Picture a male goldeneye duck in the midst of its signature courtship move: its head thrown back, its bill open and pointed up. From a certain angle, it looks like a rabbit, albeit a feathery one. If you were to describe this ambiguous display — but forget the duck-rabbit resemblance or that ducks exist at all — you might conclude that you had discovered a skvader, the elusive winged hare of Swedish myth.
You could run all sorts of sound statistical tests to show that a photo of the animal, pixel by pixel and in terms of all its features, matches a skvader better than, say, a rabbit, a cat or a fox. Based on that analysis, you might publish your findings as a novel discovery — and be completely wrong.
A logical flaw like this is surprisingly common in neuroscience studies, argues a paper published 28 November in eLife. The error might not always be as easy to spot as the duck display above, but it shares the same origins: neglecting an important piece of prior knowledge about the question at hand.
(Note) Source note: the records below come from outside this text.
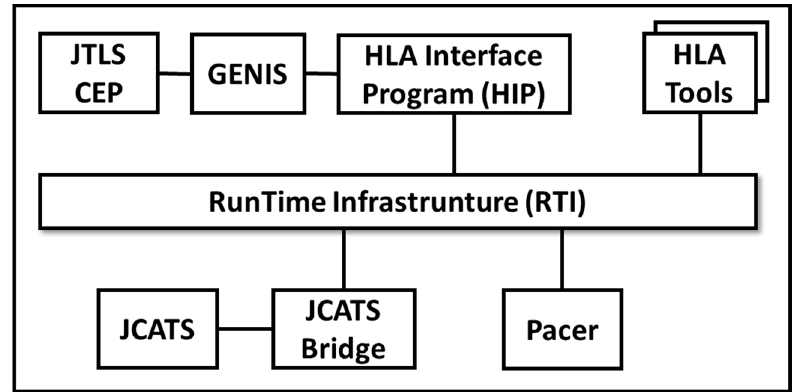
Figure 15. JTLS-JCATS federation (adapted from [45]).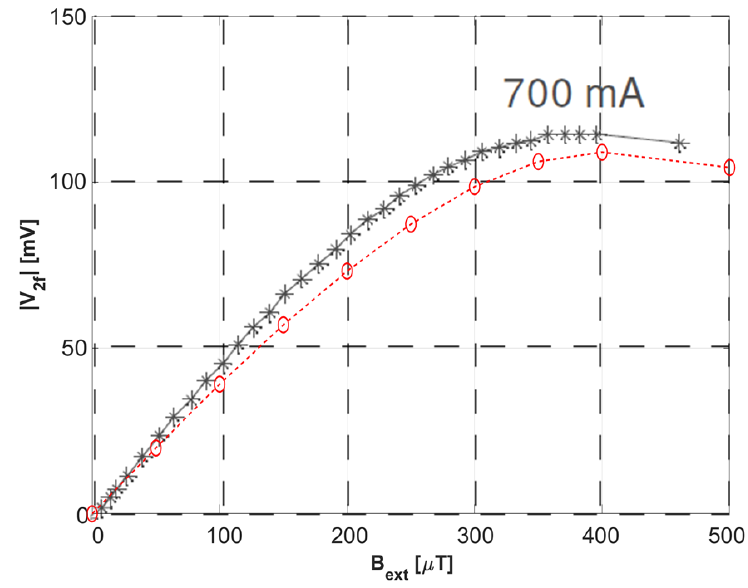
Figure 12. Second harmonic of the calculated differential output voltage plotted against the related external magnetic field (dashed red line and circles), overlapped to the experimental results from Figure 14 in [33] Copyright 2022 IEEE Transactions on Instrumentation and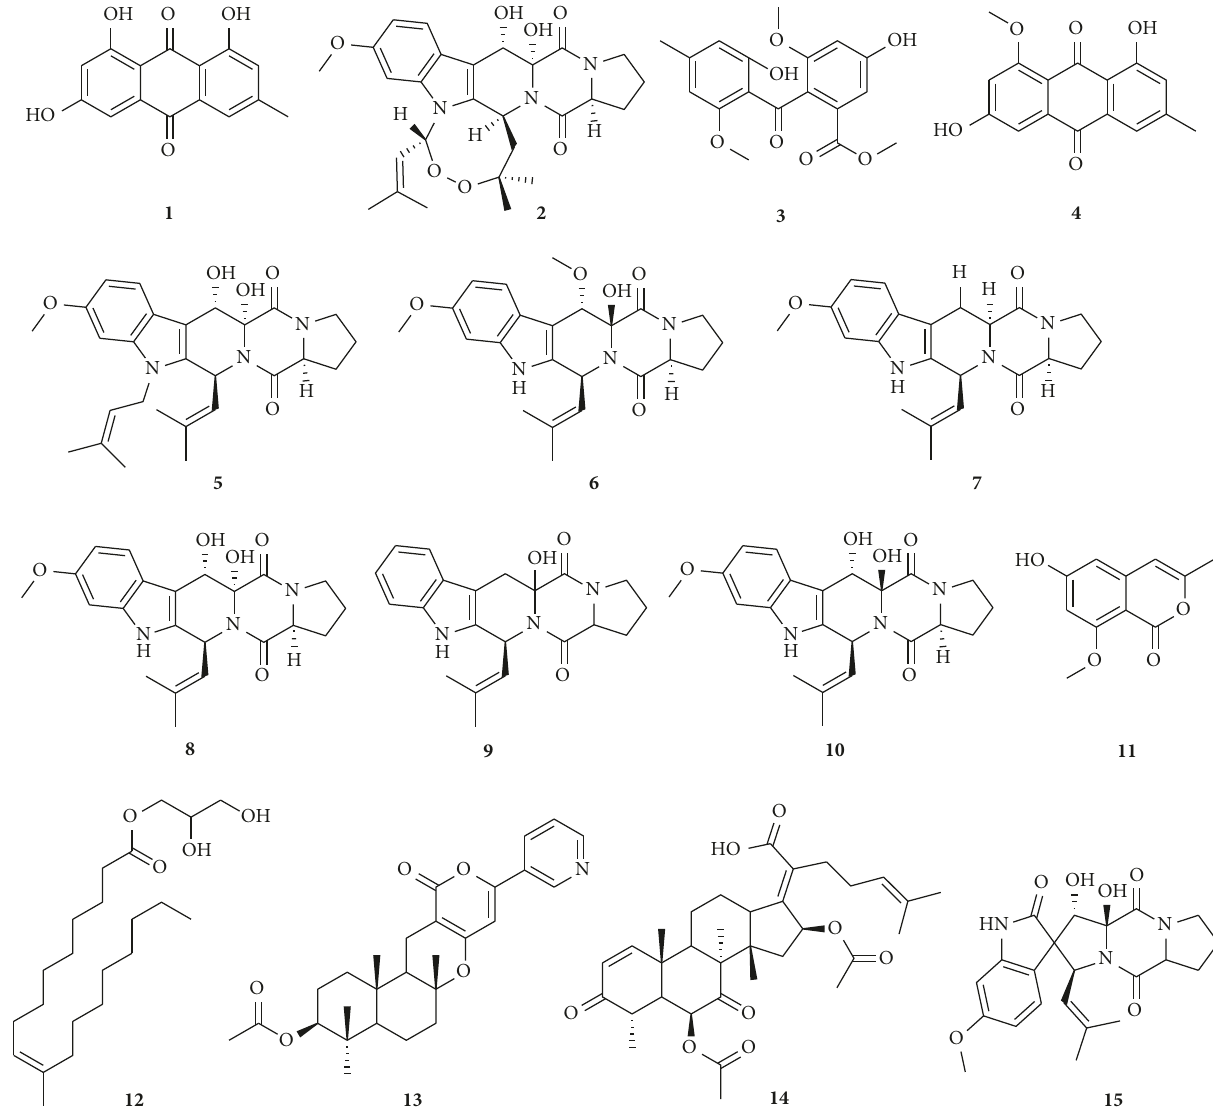
Figure 4: Chemical structure of compounds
This problem, dubbed a “circular analysis of knowledge,” can distort a study’s conclusions or raise questions about a discovery’s validity, says Mikail Rubinov, assistant professor of biomedical engineering, computer science and psychology at Vanderbilt University in Nashville, Tennessee, who authored the new paper. In the field of network neuroscience alone, errors of this type may affect more than half of the papers published over the past decade, or more than 3,000 studies, Rubinov estimates.
The looping analysis typically looks like this: A study that tests a new hypothesis about a phenomenon, but leaves out existing facts that constitute the current understanding of that phenomenon, produces results that look novel but actually repackage already known features. By not testing for that redundancy, the study inadvertently uses circular reasoning and presents existing knowledge as a new discovery — what is known to be a duck is rediscovered as a skvader.
The overall effect is an abundance of false discoveries, redundant explanations and needlessly complicated models that don’t move the needle on the current state-of-the-art understanding of the brain, Rubinov says. “When people present something as new, but actually it’s just repackaged old knowledge, then we are not really gaining insight. We are not really gaining new understanding of how the brain works.”
“[Rubinov’s paper] touches upon a very important idea,” says Linda Douw, associate professor of anatomy and neurosciences at Amsterdam University Medical Center in the Netherlands. Particularly in network neuroscience — a young, prolific field characterized by an abundance of new models and methods — “sometimes it’s difficult to really see where the things we do with the method are new, and where they are basically a repetition of things that have long been known, only with new terms attached to them,” Douw says. This isn’t always a problem on its own, she adds, but becomes a problem when researchers seem to believe their findings should replace or revise existing knowledge.
Neuroscience is still in the process of building a bedrock, and although speculative models can stretch the boundaries of ideas, it shouldn’t be what you build your house on, says Mac Shine, associate professor of computational systems neurobiology at the University of Sydney in Australia. “[Rubinov’s paper] is a really great clarion call for us to admit where we’re at and try to do better at developing a robust theoretical foundation for our science.”